A.B. stood in the doorway, unsure.
“You can come in,” said Warren. “I’m crazy, but I’m not violent.”
“So, Warren. I came to visit you,” A.B. said as he moved tentatively into the room.
“I guess you did,” Warren’s eyes were dull and his voice flat.
A.B. wished he hadn’t come to visit Warren. He stood there not knowing what to do or say. He wondered why being a hedgehog was good.
“You can sit,” Warren motioned toward the other chair in the
room. “Go ahead and sit. I’m glad you came.”
Warren still hadn’t actually looked at A.B. And A.B. only just barely at Warren.
A.B. sat down. “So, are you feeling any better?”
Warren shrugged. “I’m so heavily medicated I don’t feel anything.”
A.B. shook his head. “Jeez, Warren. I can’t even imagine what that would be like. I’m sorry.”
Warren didn’t say anything. A.B. shifted in his chair.
“So, I know you like rabbits and baseball, Warren. Is there anything else you like? I, myself, am kinda into music. Especially the blues. But I like other music, too. Country, and rock. Even some jazz. You like music?”

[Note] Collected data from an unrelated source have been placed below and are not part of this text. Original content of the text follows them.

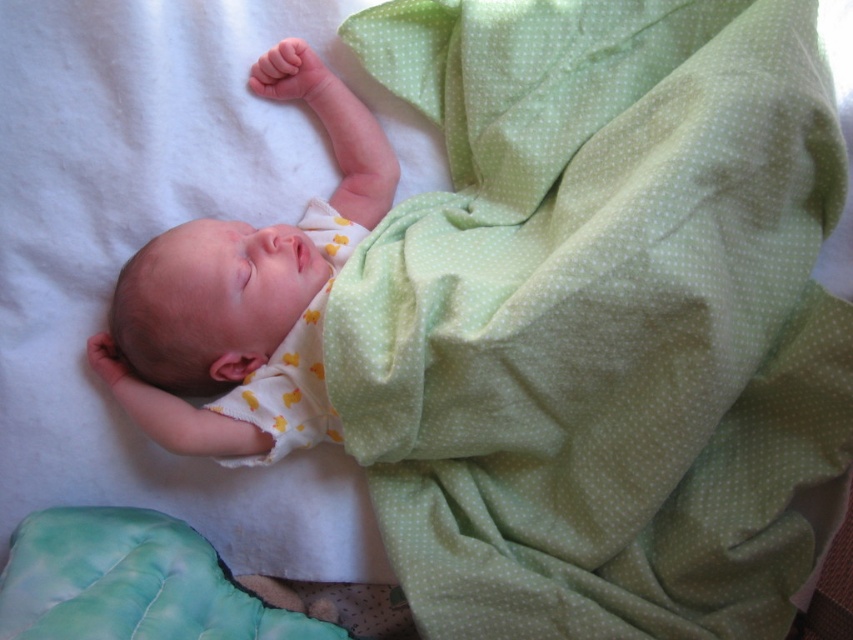
Question: Is soft yellow fabric at center to the left of yellow dotted fabric at center from the viewer's perspective?

Choices:
 (A) no
 (B) yes

Answer: (B)

Question: Is soft yellow fabric at center thinner than yellow dotted fabric at center?

Choices:
 (A) yes
 (B) no

Answer: (B)

Question: Among these points, which one is farthest from the camera?

Choices:
 (A) (254, 296)
 (B) (340, 266)

Answer: (B)

Question: Which of the following is the closest to the observer?

Choices:
 (A) (231, 310)
 (B) (303, 230)

Answer: (A)

Question: Where is soft yellow fabric at center located in relation to yellow dotted fabric at center in the image?

Choices:
 (A) right
 (B) left

Answer: (B)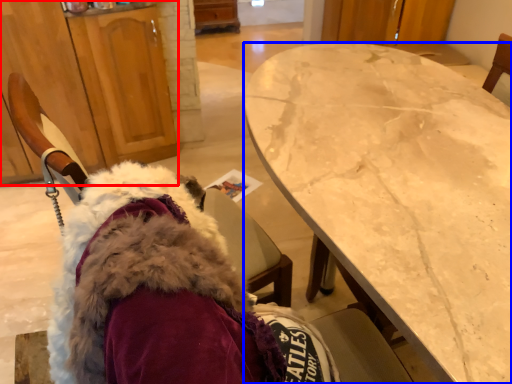
Question: Which of the following is the farthest to the observer, cabinetry (highlighted by a red box) or desk (highlighted by a blue box)?

Choices:
 (A) cabinetry
 (B) desk

Answer: (A)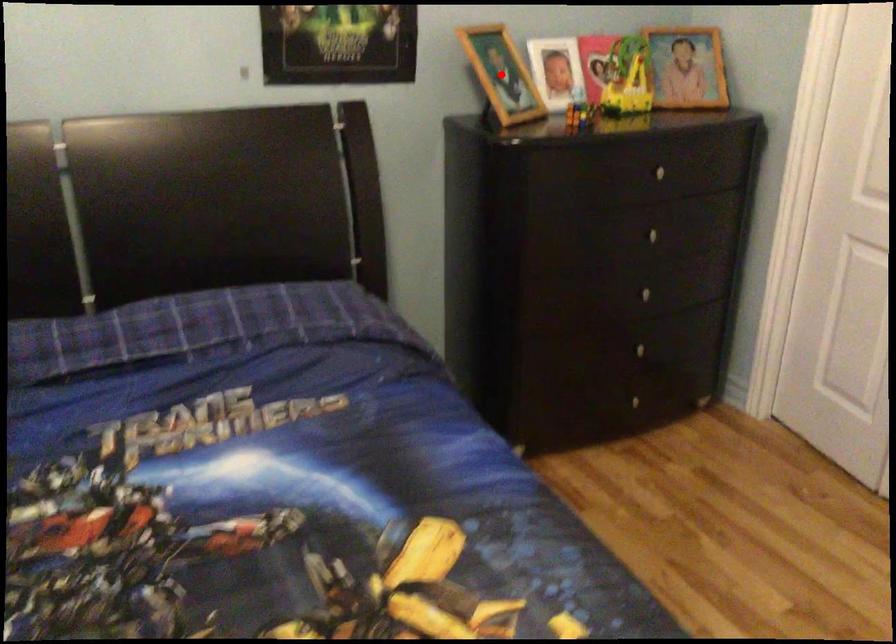
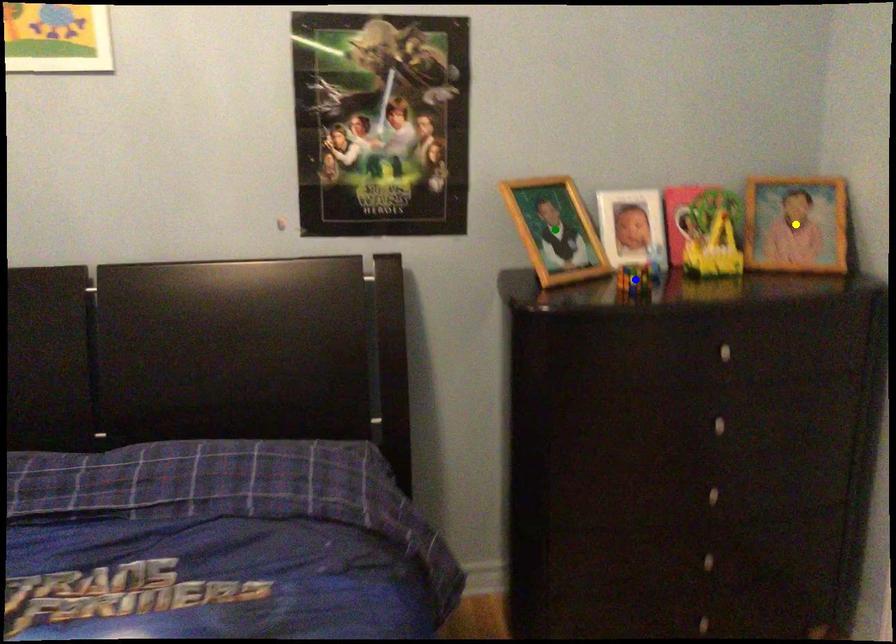
Question: I am providing you with two images of the same scene from different viewpoints. A red point is marked on the first image. You are given multiple points on the second image. Which mark in image 2 goes with the point in image 1?

Choices:
 (A) yellow point
 (B) blue point
 (C) green point

Answer: (C)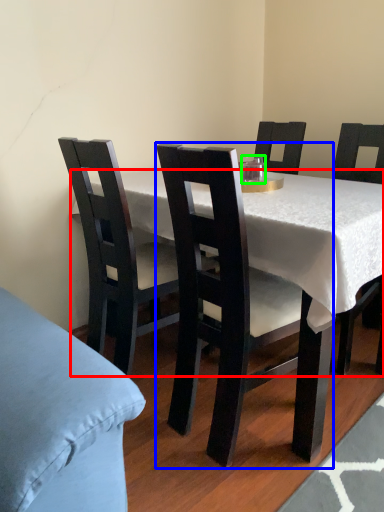
Question: Which object is positioned closest to desk (highlighted by a red box)? Select from chair (highlighted by a blue box) and coffee cup (highlighted by a green box).

Choices:
 (A) chair
 (B) coffee cup

Answer: (A)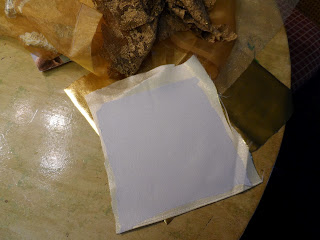
This screenshot has width=320, height=240. What are the coordinates of `maroon square fabric` in the screenshot? It's located at (298, 31).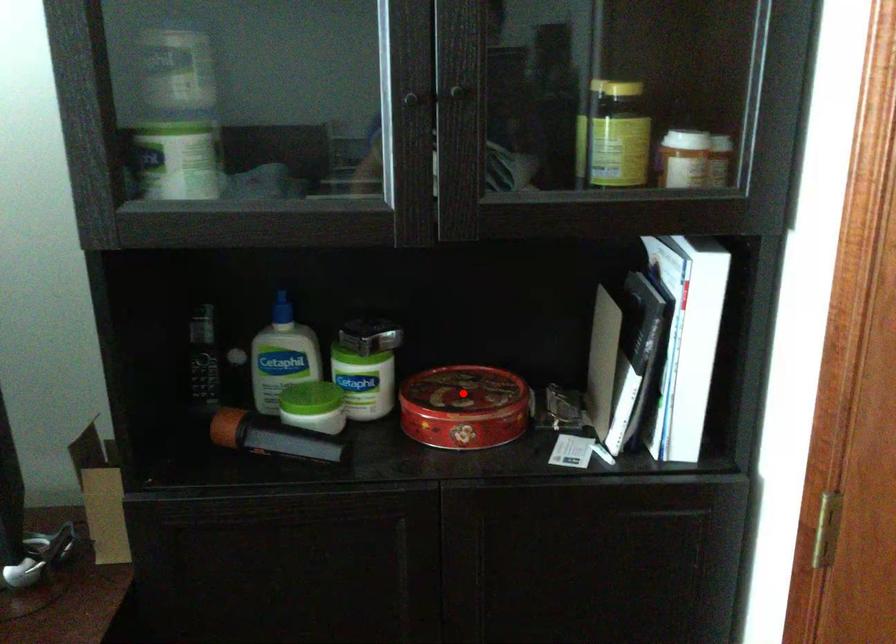
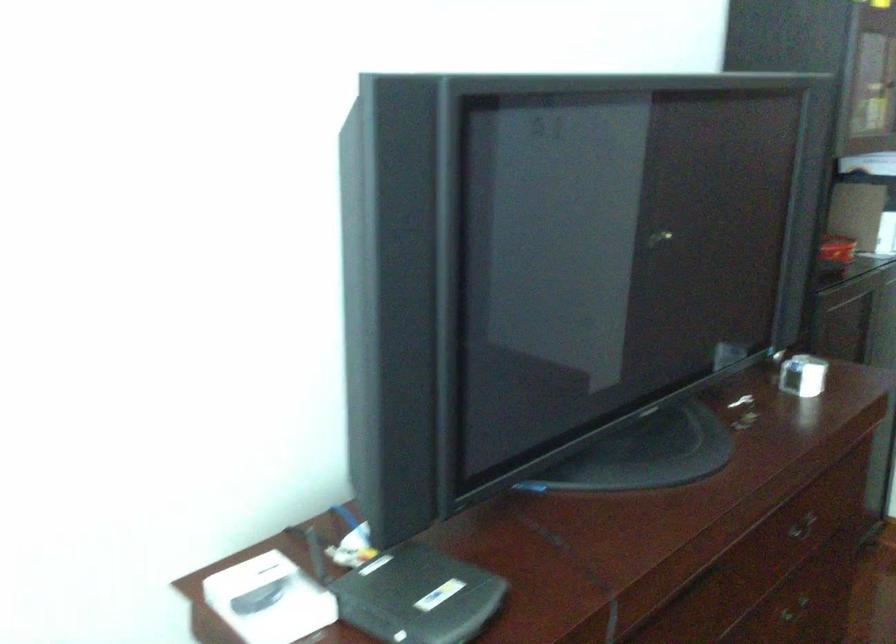
Question: I am providing you with two images of the same scene from different viewpoints. A red point is marked on the first image. Is the red point's position out of view in image 2?

Choices:
 (A) Yes
 (B) No

Answer: (A)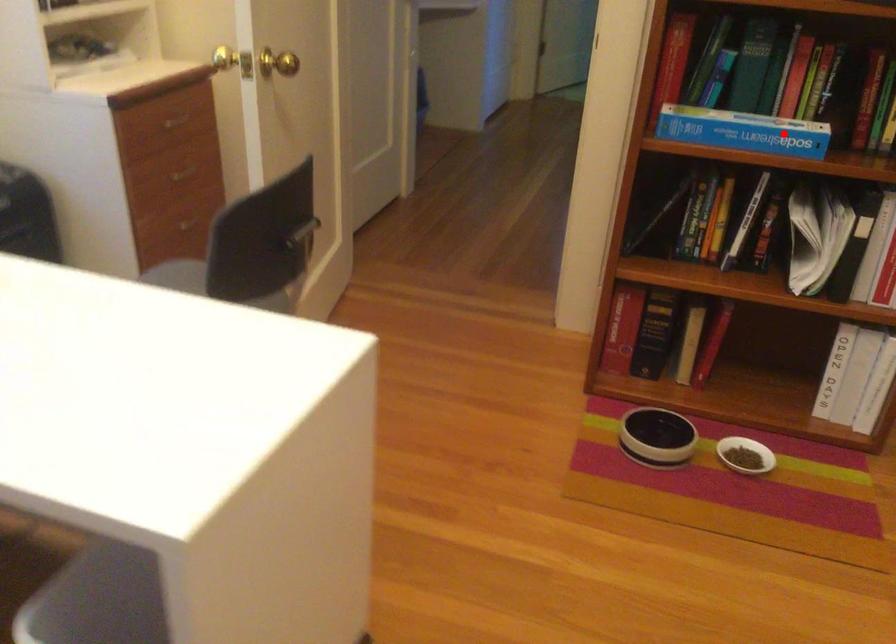
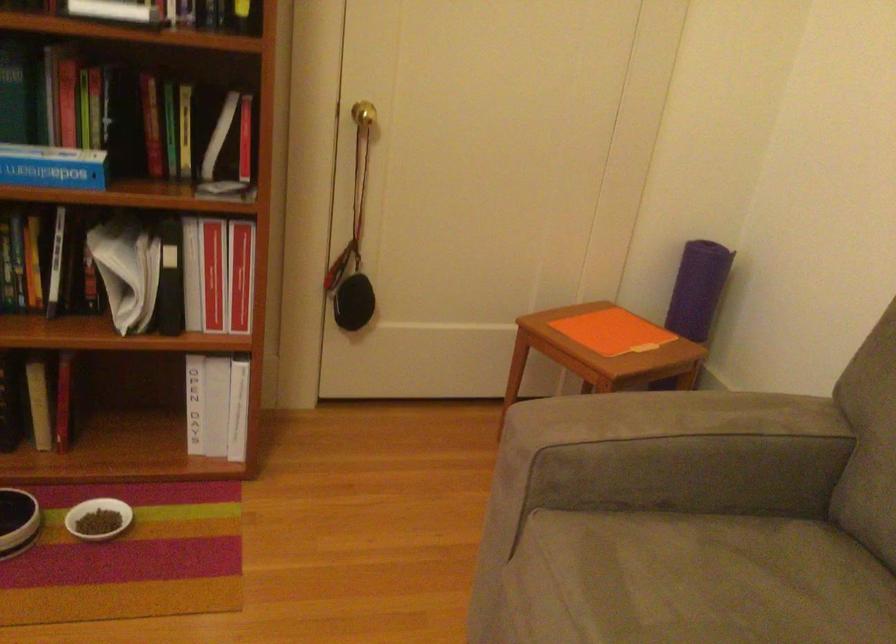
Question: I am providing you with two images of the same scene from different viewpoints. Given a red point in image1, look at the same physical point in image2. Is it:

Choices:
 (A) Closer to the viewpoint
 (B) Farther from the viewpoint

Answer: (A)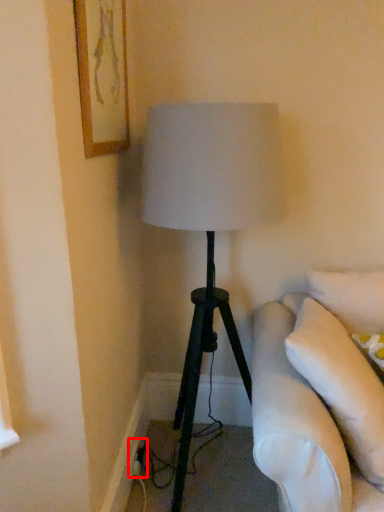
Question: From the image's perspective, considering the relative positions of electric outlet (annotated by the red box) and picture frame in the image provided, where is electric outlet (annotated by the red box) located with respect to the staircase?

Choices:
 (A) below
 (B) above

Answer: (A)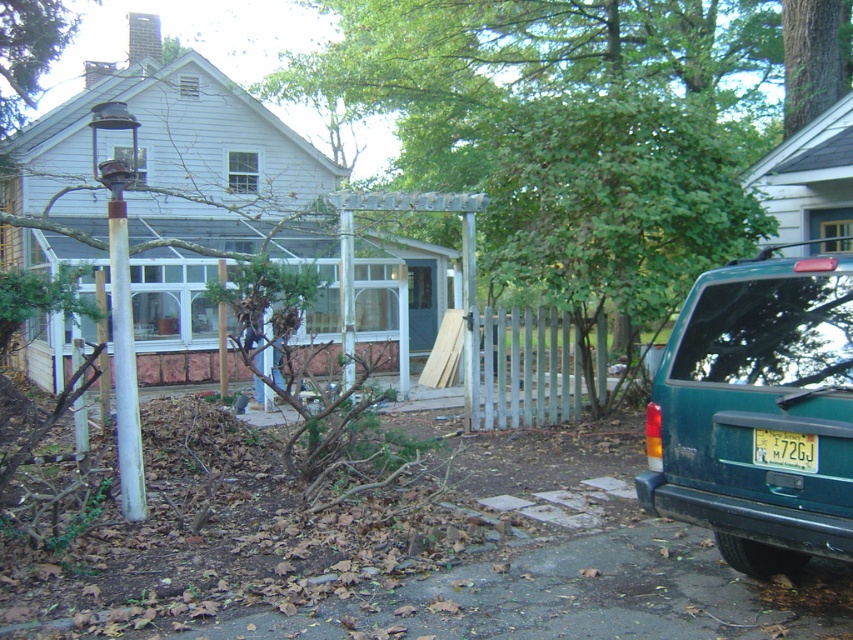
Question: Which object appears farthest from the camera in this image?

Choices:
 (A) yellow matte license plate at lower right
 (B) green leafy tree at center
 (C) teal matte suv at lower right

Answer: (B)

Question: Can you confirm if green leafy tree at center is wider than yellow matte license plate at lower right?

Choices:
 (A) no
 (B) yes

Answer: (B)

Question: Which of these objects is positioned farthest from the teal matte suv at lower right?

Choices:
 (A) yellow matte license plate at lower right
 (B) green leafy tree at center

Answer: (B)

Question: Does green leafy tree at center have a smaller size compared to yellow matte license plate at lower right?

Choices:
 (A) no
 (B) yes

Answer: (A)

Question: Does teal matte suv at lower right lie in front of yellow matte license plate at lower right?

Choices:
 (A) yes
 (B) no

Answer: (A)

Question: Among these points, which one is farthest from the camera?

Choices:
 (A) (799, 275)
 (B) (469, 122)

Answer: (B)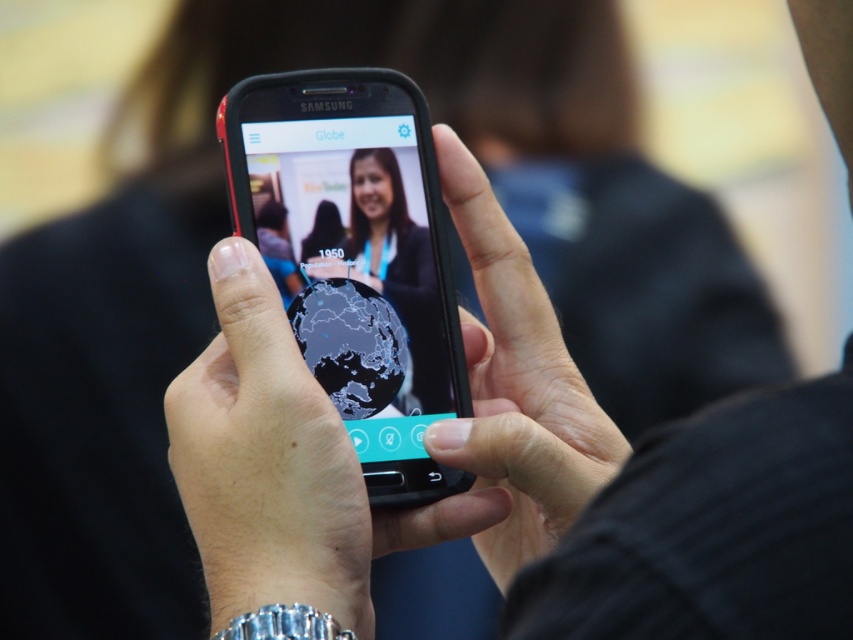
Is black matte phone at center wider than matte black globe at center?

Yes.

Who is more forward, (289, 589) or (364, 161)?

Positioned in front is point (289, 589).

This screenshot has height=640, width=853. In order to click on black matte phone at center in this screenshot , I will do `click(283, 467)`.

Is black glossy phone at center shorter than smooth skin hand at center?

Indeed, black glossy phone at center has a lesser height compared to smooth skin hand at center.

In the scene shown: Which is above, black glossy phone at center or smooth skin hand at center?

black glossy phone at center

Where is `black glossy phone at center`? This screenshot has width=853, height=640. black glossy phone at center is located at coordinates (357, 257).

Locate an element on the screen. black glossy phone at center is located at coordinates (357, 257).

Is point (297, 464) in front of point (543, 552)?

Yes.

From the picture: Does black matte phone at center appear on the right side of smooth skin hand at center?

No, black matte phone at center is not to the right of smooth skin hand at center.

Which is in front, point (358, 547) or point (488, 467)?

Point (358, 547)

What are the coordinates of `black matte phone at center` in the screenshot? It's located at (283, 467).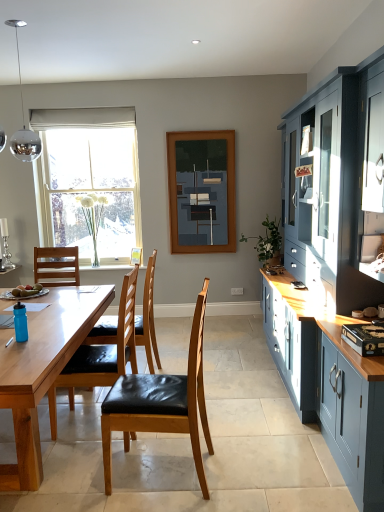
Image resolution: width=384 pixels, height=512 pixels. Find the location of `free spot in front of teal matte water bottle at table left`. free spot in front of teal matte water bottle at table left is located at coordinates (17, 347).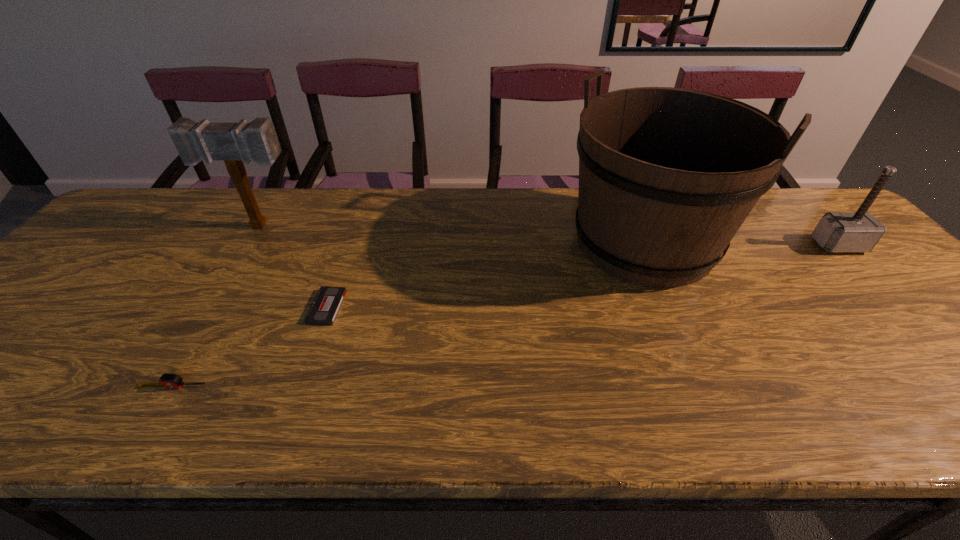
Identify the location of unoccupied area between the mallet and the third object from right to left. This screenshot has width=960, height=540. (294, 267).

You are a GUI agent. You are given a task and a screenshot of the screen. Output one action in this format:
    pyautogui.click(x=<x>, y=<y>)
    Task: Click on the vacant space that's between the fourth shortest object and the videotape
    This screenshot has height=540, width=960.
    Given the screenshot: What is the action you would take?
    pyautogui.click(x=294, y=267)

Where is `vacant point located between the third object from left to right and the bucket`? The width and height of the screenshot is (960, 540). vacant point located between the third object from left to right and the bucket is located at coordinates (486, 275).

This screenshot has width=960, height=540. I want to click on free area in between the hammer and the second object from right to left, so click(741, 244).

The image size is (960, 540). I want to click on vacant point located between the shortest object and the hammer, so click(583, 276).

Where is `free spot between the shortest object and the second object from right to left`? free spot between the shortest object and the second object from right to left is located at coordinates (486, 275).

Find the location of a particular element. This screenshot has height=540, width=960. empty space between the second object from right to left and the rightmost object is located at coordinates (741, 244).

This screenshot has width=960, height=540. In order to click on empty location between the shortest object and the second shortest object in this screenshot , I will do `click(250, 347)`.

Image resolution: width=960 pixels, height=540 pixels. I want to click on vacant area between the fourth shortest object and the tallest object, so point(453,234).

Identify which object is the second nearest to the second object from right to left. Please provide its 2D coordinates. Your answer should be formatted as a tuple, i.e. [(x, y)], where the tuple contains the x and y coordinates of a point satisfying the conditions above.

[(328, 300)]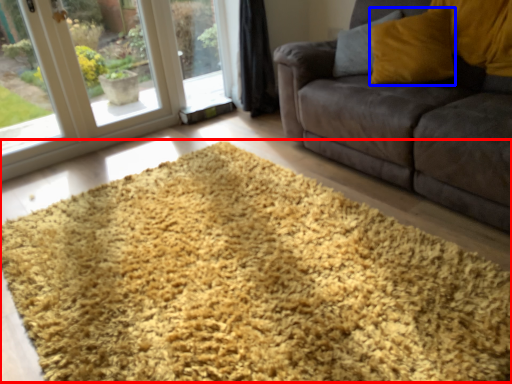
Question: Among these objects, which one is nearest to the camera, hay (highlighted by a red box) or throw pillow (highlighted by a blue box)?

Choices:
 (A) hay
 (B) throw pillow

Answer: (A)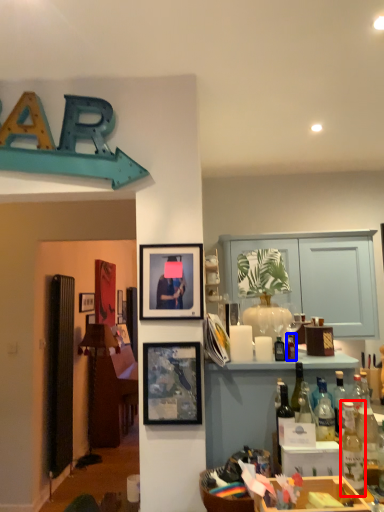
Question: Which point is further to the camera, bottle (highlighted by a red box) or bottle (highlighted by a blue box)?

Choices:
 (A) bottle
 (B) bottle

Answer: (B)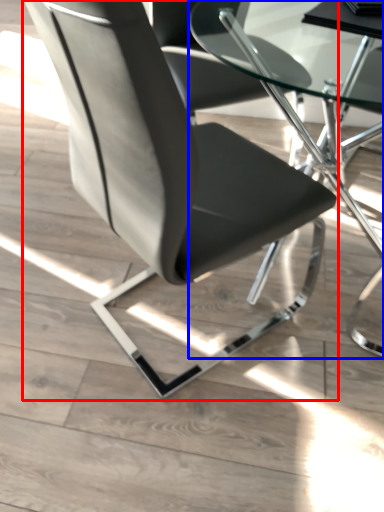
Question: Which object is closer to the camera taking this photo, chair (highlighted by a red box) or table (highlighted by a blue box)?

Choices:
 (A) chair
 (B) table

Answer: (A)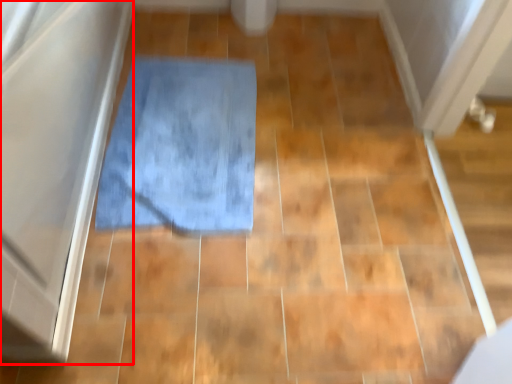
Question: From the image, what is the correct spatial relationship of screen door (annotated by the red box) in relation to bath mat?

Choices:
 (A) left
 (B) right

Answer: (A)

Warren shrugged again and nodded just slightly. “I like music.”
He paused.
“As far as rabbits are concerned, it’s not so much that I like them. At least not in the way that you’re probably thinking of it. It’s more that I understand them. I believe in them. Their role in God’s plan is clear to me in ways that other people don’t see. I know that my whole deal with rabbits is why people think I’m mentally ill. And if not being like normal people is the definition of mentally ill then I probably am. The doctors say that mental illness is a result of chemical imbalances in the brain. I know that my brain chemicals are messed up. That’s clear to everybody. Including me. But have you ever thought that maybe if your brain has a little bit more of one chemical and a little less of another, it doesn’t necessarily make you mentally ill, but maybe it makes you able to see things, perceive things, that normal people can’t. Maybe some brain chemicals are like a blindfold that prevent us from seeing things in the world that are really there. And if those chemicals shift or are changed somehow, you see the world around you as it really is. I wonder about that. I think that’s what makes prophets, like in the Bible, able to foretell the future. They see things. They see the hand of God at work in the world. I think that’s maybe why I understand the importance of the rabbit world. Richard Adams understood it. He’s a prophet. Watership Down is a book of prophecy. I understand that rabbits are like God’s chosen people. Only they’re not people. Obviously. But they are God’s creatures. And he has chosen for them a special place in his kingdom. But I’d never own a pet rabbit. I don’t like them in that way. Not like pet dogs or cats or gerbils or anything.”